▶ What you have to do
Copy out, word for word, every line from the line with "metertool extract relative" through the line with "stdout: 80 %", both of those lines included, and nothing else from the data.

▶ Data listing

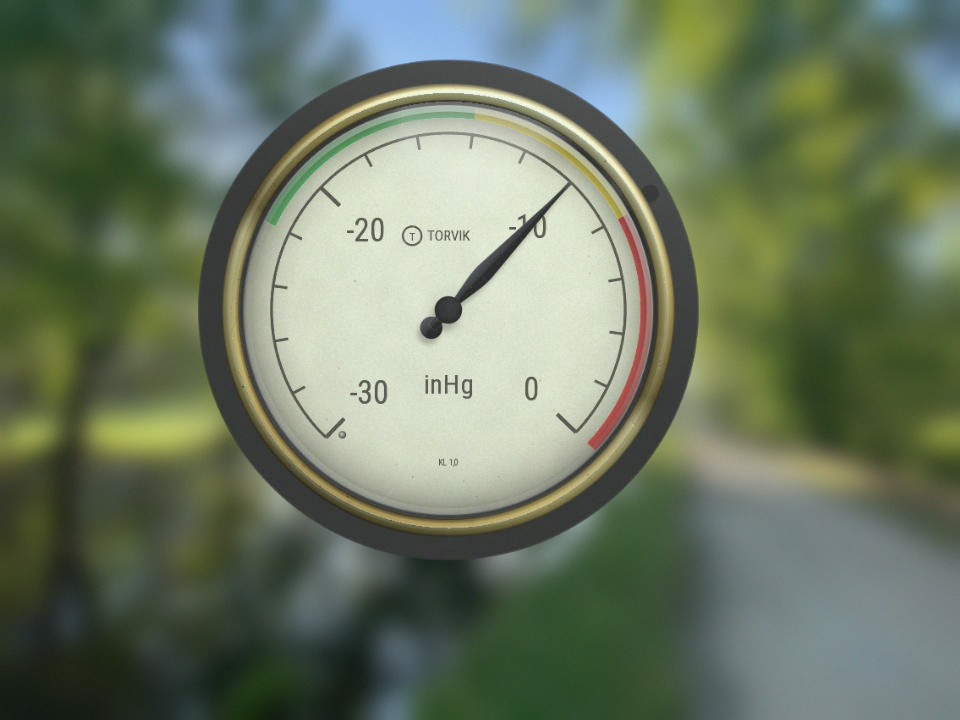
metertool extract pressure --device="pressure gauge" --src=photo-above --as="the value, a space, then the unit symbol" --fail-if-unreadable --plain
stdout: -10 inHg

* * *

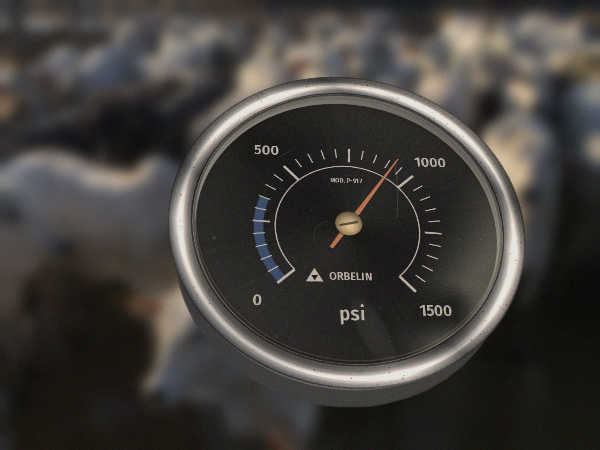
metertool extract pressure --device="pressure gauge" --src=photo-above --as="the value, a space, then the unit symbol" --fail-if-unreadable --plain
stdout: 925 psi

==

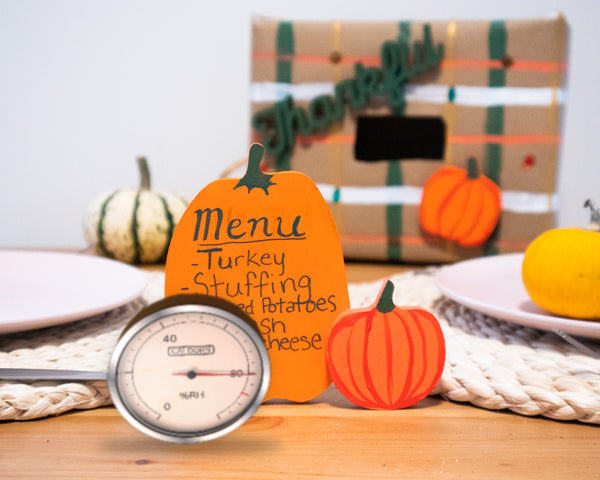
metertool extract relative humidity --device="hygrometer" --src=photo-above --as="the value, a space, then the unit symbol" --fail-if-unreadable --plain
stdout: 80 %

▶ Answer below
metertool extract relative humidity --device="hygrometer" --src=photo-above --as="the value, a space, then the unit symbol" --fail-if-unreadable --plain
stdout: 80 %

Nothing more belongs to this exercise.